Emmanuelle laissa entendre une petite exclamation choquée et cacha prestement son visage rougit derrière son éventail de soie rose, l'agitant prestement pour se rafraîchir. L'embarras n'était pas totalement feint mais tout de même... Paul se mit à rire à la fois charmé et amusé de la réaction de l'innocente à ses cotés. Ce genre de demoiselles étaient comme des brises fraîches printanières, allégeant l'air pestilentiel de Versailles. Ils discutèrent longuement sur des badineries, des bavardages amusants. Paul était une compagnie agréable et il ne chercha nullement à la toucher, ni même à l'effleurer. Il était d'une galanterie et d'une politesse parfaites. Il la reconduisit même auprès de la comtesse quand fut l'heure de s'installer pour boire un thé champêtre.
Assise à l'une des tables rondes, recouverte d'une sublime nappe de dentelles blanches, Emmanuelle pouvait observer de loin le Roi, assit quelques rangées plus loin. Il était avec sa favorite et quelques autres personnes sûrement importantes. Jamais elle n'aurait cru qu'elle aurait pu s'approcher aussi près de sa Majesté! C'était vraiment incroyable... Sans doute avait-elle l'air d'une gourde à le fixer ainsi de loin mais elle ne pouvait s'en empêcher.

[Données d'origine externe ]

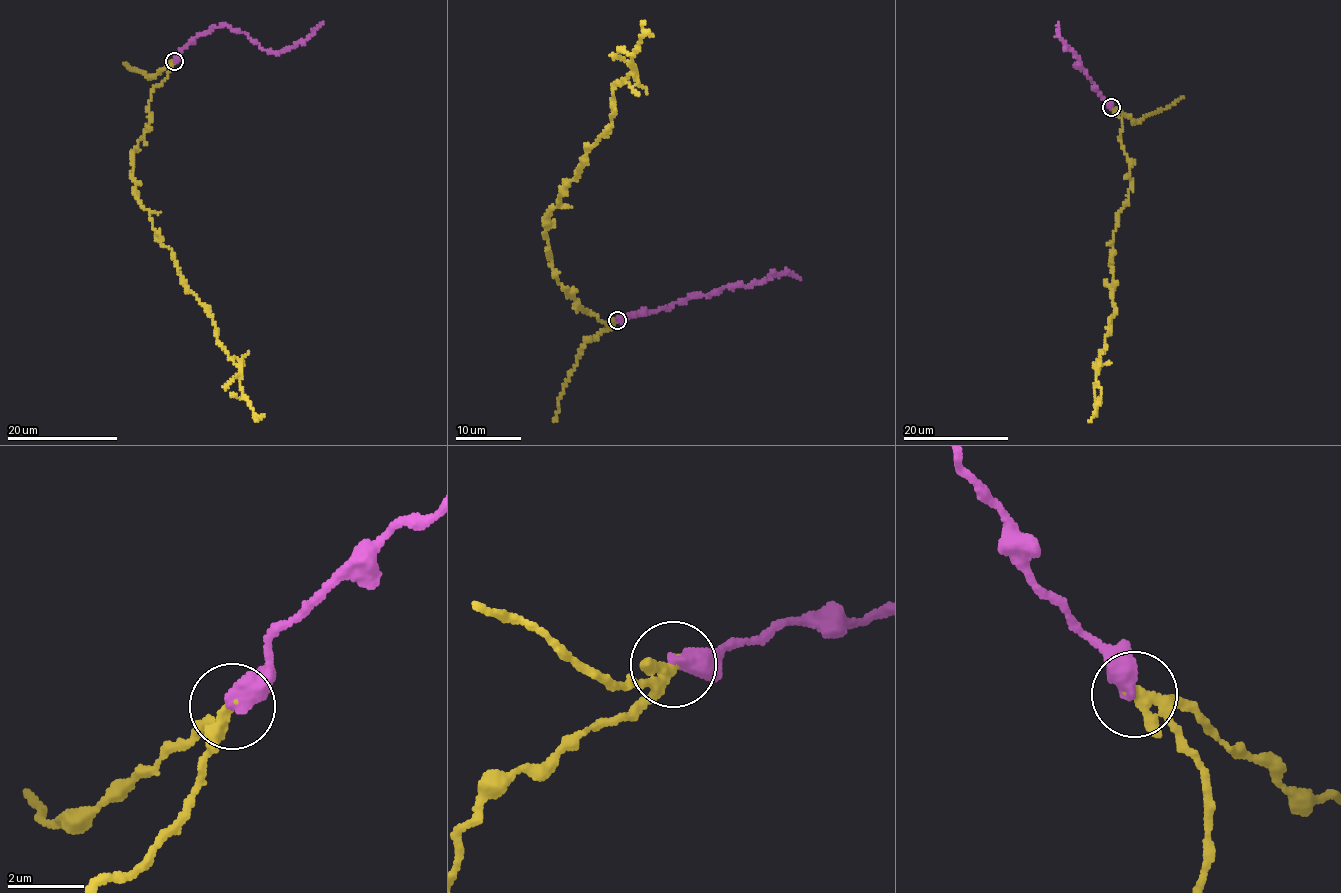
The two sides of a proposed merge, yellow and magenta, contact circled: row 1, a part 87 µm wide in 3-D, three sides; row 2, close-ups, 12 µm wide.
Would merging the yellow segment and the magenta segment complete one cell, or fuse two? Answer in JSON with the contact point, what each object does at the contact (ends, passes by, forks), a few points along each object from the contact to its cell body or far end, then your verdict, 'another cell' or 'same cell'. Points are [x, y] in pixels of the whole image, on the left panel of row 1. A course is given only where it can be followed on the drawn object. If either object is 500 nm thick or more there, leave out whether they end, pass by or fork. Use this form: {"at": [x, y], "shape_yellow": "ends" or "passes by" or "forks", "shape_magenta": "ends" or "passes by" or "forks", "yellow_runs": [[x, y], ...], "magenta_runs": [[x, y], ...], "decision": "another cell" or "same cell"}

- Voir le Roi d'aussi près fait toujours un drôle d'effet.
- Vraiment Madame?
- Il est le Lieutenant de Dieu sur Terre, bien sûr que c'est impressionnant.
- Oui Madame.
Elle aussi avait été élevé dans ce culte du Roi, comme tout le monde. Vivant proche des gens, Emmanuelle tout comme son alter ego Eric avait été baigné dans cet amour pour le Roi presque aussi grand que l'amour pour Dieu. Non pas pour Louis XV en lui-même mais pour ce qu'il incarnait. Emmanuelle découvrit avec un plaisir non feint toutes les petites pâtisseries et les divers fruits des colonies qu'on leur apportait, appréciant également ce fameux chocolat chaud. Elle avait apprit des autres qu'il fallait y ajouter un peu de crème ou de miel pour en chasser l'amertume. On connaissait le sucre déjà depuis longtemps mais il n'était pas si à la mode pour les boissons alors qu'il l'était pour la nourriture. Cependant, ça ne saurait tarder. Grignotant un morceau d'ananas, elle ne disait rien et écoutait simplement les grandes dames parler comme il était de coutume. Curieuse pourtant, elle finit par s'adresser à voix basse à la comtesse.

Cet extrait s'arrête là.